In a statement released to the press, Floyd said, “Roger meant the world to me, my father Floyd Sr., my uncle Jeff, our whole family, everyone in and around the Mayweather Boxing Gym and the entire boxing world.

 

“My uncle was one of the most important people in my life inside and outside of the ring. Roger was a great champion and one of the best trainers in boxing.
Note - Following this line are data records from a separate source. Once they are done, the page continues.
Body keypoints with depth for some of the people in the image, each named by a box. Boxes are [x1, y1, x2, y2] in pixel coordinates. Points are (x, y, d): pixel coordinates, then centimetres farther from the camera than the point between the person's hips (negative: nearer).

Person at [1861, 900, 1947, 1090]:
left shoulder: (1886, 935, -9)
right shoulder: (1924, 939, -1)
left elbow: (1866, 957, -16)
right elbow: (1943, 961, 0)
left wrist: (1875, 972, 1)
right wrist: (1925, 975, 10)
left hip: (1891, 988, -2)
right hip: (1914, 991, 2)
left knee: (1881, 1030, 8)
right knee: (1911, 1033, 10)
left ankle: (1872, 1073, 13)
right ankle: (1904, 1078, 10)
Unfortunately, his health was failing him for several years and now he can finally rest in peace.”

 

Roger Mayweather was born in Grand Rapids, Michigan, on April 24, 1961. Nicknamed “Black Mamba,” he turned pro on July 29, 1981, and held the WBA super featherweight title from 1983 to 1984 and the WBC light welterweight title from 1987 to 1989.

 

Before retiring in 1999 with a record of 59-13, with 35 of those wins coming by way of knockout, Roger began co-training his nephew Floyd in 1996, alongside his brothers Floyd Mayweather Sr. and Jeff, before taking over full-time in 2000.

 

“My dad knew he had brain trauma,” his daughter Jade told the Review-Journal in March 2018. “He told me, ‘I’m kind of messed up in my head.’ I kind of asked him if he had any regrets and he said ‘No, I absolutely loved the sport. I have no regrets.”

 

All of the tributes occasioned by Roger Mayweather’s passing have been respectful, both of the man and fighter, as well as the fans. The exception came from Mayweather Promotions CEO Leonard Ellerbe, who said, “On top of being a phenomenal fighter in his own career, Roger was one of the most essential parts of guiding Floyd to the incredible career he had in becoming the best ever.”

 

There’s no better way to disrupt the solemnity of Roger’s passing, not to mention the tragedy having befallen the world, than to push fake boxing news. The “best ever” bullshit was tired when it started and is more tired now. It needs to end once and for all, and there’s no time like the present.